§ Given text

The plan was always to have two. My ritual calendar has revolved around the Equinoxes for a while now. They’re my high holy days, the two evenings I am always sure to set aside for my practice. When I decided to get some ink for them – well, I couldn’t just do one.
Spring was easy – I’ve written about that already. Autumn, on the other hand, was a conundrum. I wanted it to be emblematic, as full of color and connotation as the sleeve I already wore. That didn’t exactly narrow it down. How could I choose, out of all the vibrancy that I look for in that turning of the seasons? What would I wear as a badge of its influence on me?
This is what I thought about during my sessions, as the greens and pinks of apple blossoms spread down my arm. It’s what I asked myself as I drove back home from sessions, watching the world go green at almost the same pace across the months that my several sittings spanned. This tattoo wasn’t yet finished, and I knew it wouldn’t be until the second echoed it, sitting on my other shoulder and spilling down towards my palm.
When the answer came, it seemed obvious. I’d do what any good Witch would do. I’d call on the holy trees, trees that meant the world to me. I’d call on oak, ash, and thorn.
I don’t know where I heard the song. Cultural osmosis of some sort, I suppose, some vaguely British folk album, one of the many covers. My memory tells me that it was early on my Pagan journey, but my memory has been wrong before and there’s no reason for me to have heard it, no venue where I might have been introduced to it. What I knew – or what I thought I knew – was that the oak, the ash, and the hawthorn tree had a deep Pagan connotation, especially when taken as a trio. They put me in mind of the history of Paganism itself, the forests of England that I had imagined as a child, dark and vast enough to hide a merry band of outlaws, filled with spirits and sprites and the King’s deer. Certainly the song seemed to suggest as much, echoing the seasonal festivals I’d read about in Hutton.
Oh, do not tell the priest our plight
For he would call it a sin
But we’ve been out in the woods all night, a-conjuring summer in
We bring you good news by word of mouth, good news for cattle and corn
Sure as the sun come up from the south, by Oak, and Ash, and Thorn
Despite my ambivalence on what to call myself, I loved the idea of a tattoo that tied me to the larger tradition of Witchcraft. This time, though, I wanted to be a little more sure of exactly what I was invoking into myself. The man who taught me magic impressed early on that the longer an association had been active, the longer people had poured a certain magical understanding into a symbol, the more of that power it brought into spells where it was used. If I wanted to participate, I would need to do my homework.
Oak and ash came easy. My background in Heathen practice meant that they had strong associations for me already. Oak is Thor’s tree – tremendously strong and useful for crafting, as much a friend of man as the god who claimed it. Legend has it that it became Thor’s tree because it is struck by lightning so often, a conduit of the thunder god’s might.
For me that lined it up with ash, one of the top candidates when scholars try to assign a species to Yggdrasil, the tree that connects the worlds. Both had strong protective associations, but they were also woods I associated with conducting energy. No better pair for the arm I used to call upon and pull in magical potential.

§ Activity 1
Please give the part of the tattoo essay that opens with the words containing "This is what" and closes with "ash, and thorn." again, substituting "cherry blossoms" for "apple blossoms".
§ Activity 2
Carry the tattoo essay forward, starting right after its last sentence.

§ Given entries
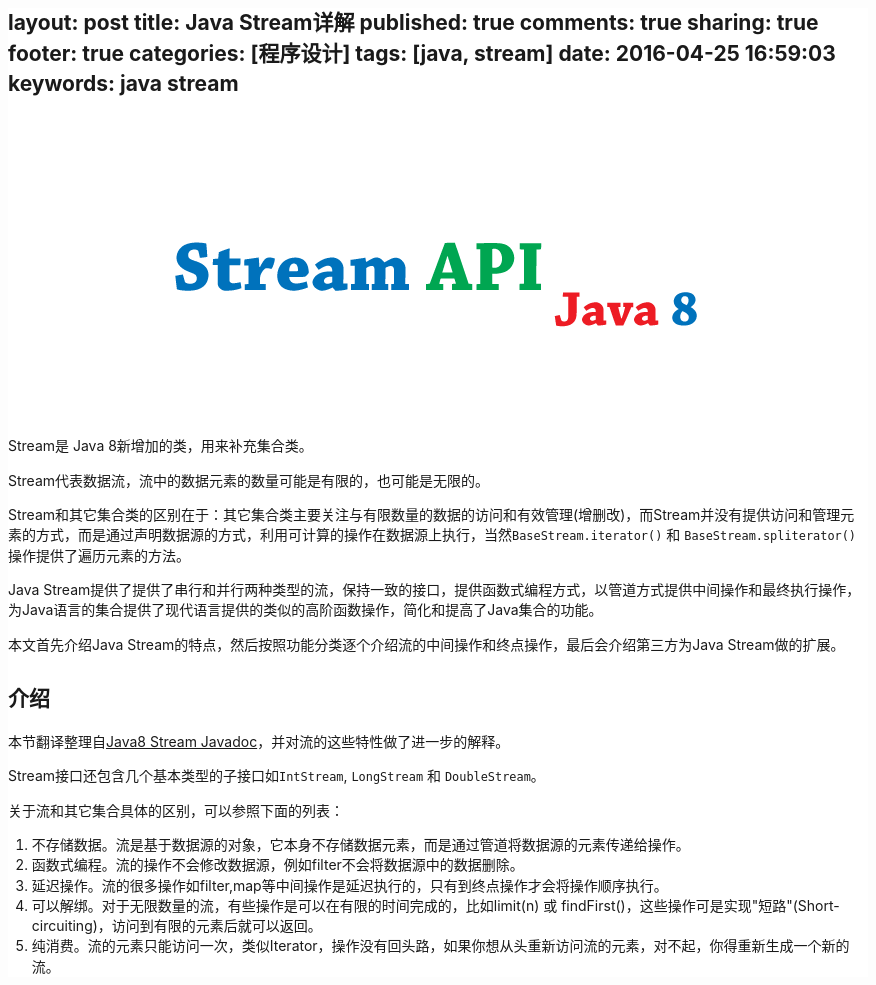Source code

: layout: post
title: Java Stream详解
published: true
comments: true
sharing: true
footer: true
categories: [程序设计]
tags: [java, stream]
date: 2016-04-25 16:59:03
keywords: java stream
---

![java8 stream api](/images/stream-api-java8.png)

Stream是 Java 8新增加的类，用来补充集合类。

Stream代表数据流，流中的数据元素的数量可能是有限的，也可能是无限的。

Stream和其它集合类的区别在于：其它集合类主要关注与有限数量的数据的访问和有效管理(增删改)，而Stream并没有提供访问和管理元素的方式，而是通过声明数据源的方式，利用可计算的操作在数据源上执行，当然`BaseStream.iterator()` 和 `BaseStream.spliterator()`操作提供了遍历元素的方法。

Java Stream提供了提供了串行和并行两种类型的流，保持一致的接口，提供函数式编程方式，以管道方式提供中间操作和最终执行操作，为Java语言的集合提供了现代语言提供的类似的高阶函数操作，简化和提高了Java集合的功能。

本文首先介绍Java Stream的特点，然后按照功能分类逐个介绍流的中间操作和终点操作，最后会介绍第三方为Java Stream做的扩展。



## 介绍


本节翻译整理自[Java8 Stream Javadoc](https://docs.oracle.com/javase/8/docs/api/java/util/stream/package-summary.html
)，并对流的这些特性做了进一步的解释。

Stream接口还包含几个基本类型的子接口如`IntStream`, `LongStream` 和 `DoubleStream`。

关于流和其它集合具体的区别，可以参照下面的列表：

1. 不存储数据。流是基于数据源的对象，它本身不存储数据元素，而是通过管道将数据源的元素传递给操作。
2. 函数式编程。流的操作不会修改数据源，例如filter不会将数据源中的数据删除。
3. 延迟操作。流的很多操作如filter,map等中间操作是延迟执行的，只有到终点操作才会将操作顺序执行。
4. 可以解绑。对于无限数量的流，有些操作是可以在有限的时间完成的，比如limit(n) 或 findFirst()，这些操作可是实现"短路"(Short-circuiting)，访问到有限的元素后就可以返回。
5. 纯消费。流的元素只能访问一次，类似Iterator，操作没有回头路，如果你想从头重新访问流的元素，对不起，你得重新生成一个新的流。
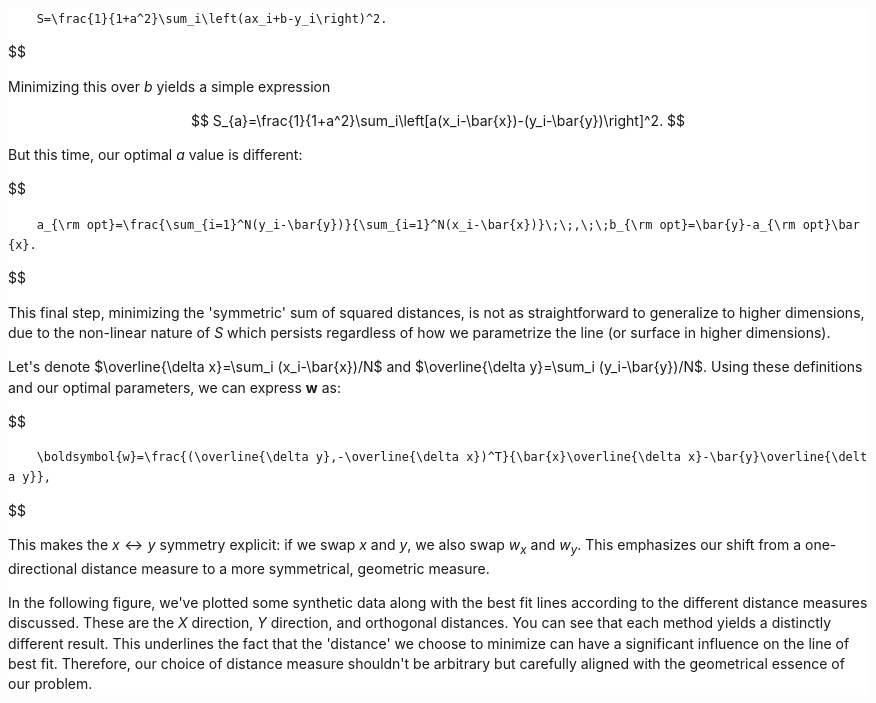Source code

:         S=\frac{1}{1+a^2}\sum_i\left(ax_i+b-y_i\right)^2.

$$

Minimizing this over $b$ yields a simple expression

$$
        S_{a}=\frac{1}{1+a^2}\sum_i\left[a(x_i-\bar{x})-(y_i-\bar{y})\right]^2.
$$

But this time, our optimal $a$ value is different:

$$

        a_{\rm opt}=\frac{\sum_{i=1}^N(y_i-\bar{y})}{\sum_{i=1}^N(x_i-\bar{x})}\;\;,\;\;b_{\rm opt}=\bar{y}-a_{\rm opt}\bar{x}.

$$

This final step, minimizing the 'symmetric' sum of squared distances, is not as straightforward to generalize to higher dimensions, due to the non-linear nature of $S$ which persists regardless of how we parametrize the line (or surface in higher dimensions).

Let's denote $\overline{\delta x}=\sum_i (x_i-\bar{x})/N$ and $\overline{\delta y}=\sum_i (y_i-\bar{y})/N$. Using these definitions and our optimal parameters, we can express $\boldsymbol{w}$ as:

$$

        \boldsymbol{w}=\frac{(\overline{\delta y},-\overline{\delta x})^T}{\bar{x}\overline{\delta x}-\bar{y}\overline{\delta y}},

$$

This makes the $x\leftrightarrow y$ symmetry explicit: if we swap $x$ and $y$, we also swap $w_x$ and $w_y$. This emphasizes our shift from a one-directional distance measure to a more symmetrical, geometric measure.

In the following figure, we've plotted some synthetic data along with the best fit lines according to the different distance measures discussed. These are the $X$ direction, $Y$ direction, and orthogonal distances. You can see that each method yields a distinctly different result. This underlines the fact that the 'distance' we choose to minimize can have a significant influence on the line of best fit. Therefore, our choice of distance measure shouldn't be arbitrary but carefully aligned with the geometrical essence of our problem.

§ Response box 1
This is what I thought about during my sessions, as the greens and pinks of cherry blossoms spread down my arm. It’s what I asked myself as I drove back home from sessions, watching the world go green at almost the same pace across the months that my several sittings spanned. This tattoo wasn’t yet finished, and I knew it wouldn’t be until the second echoed it, sitting on my other shoulder and spilling down towards my palm.
When the answer came, it seemed obvious. I’d do what any good Witch would do. I’d call on the holy trees, trees that meant the world to me. I’d call on oak, ash, and thorn.

§ Response box 2
Hawthorn, however, made things a bit more complicated. Alone, it fit the theme – it was also a tree associated with liminality and connecting the planes – but the more I researched, the more I found that the specific place it had sunk its roots was in the Otherworld, the realm of Faerie. It was a hardy hedge, used originally to mark out borders, which I supposed was useful for the protective element. Still, its presence not only made the tattoo feel far more elven, I learned that the phrase itself, “oak, ash, and thorn,” brought to mind not only of the British Isles but of the fae folk who lived there for most practitioners. This wasn’t entirely news, as I’d definitely encountered the phrase in those contexts before, but I decided it warranted some follow up. Luckily, someone had already beaten me there.
As Morgan Daimler had already discovered, there’s no record of the phrase – or of the three trees as a triad – before Rudyard Kipling.1 Specifically, they show up in a poem and in the text of his books Puck of Pook’s Hill and Rewards and Fairies, wielded by the clever hands of one Mr. Robin Goodfellow.
“Oh,” I muttered, learning this. “Oh, you clever sneak.”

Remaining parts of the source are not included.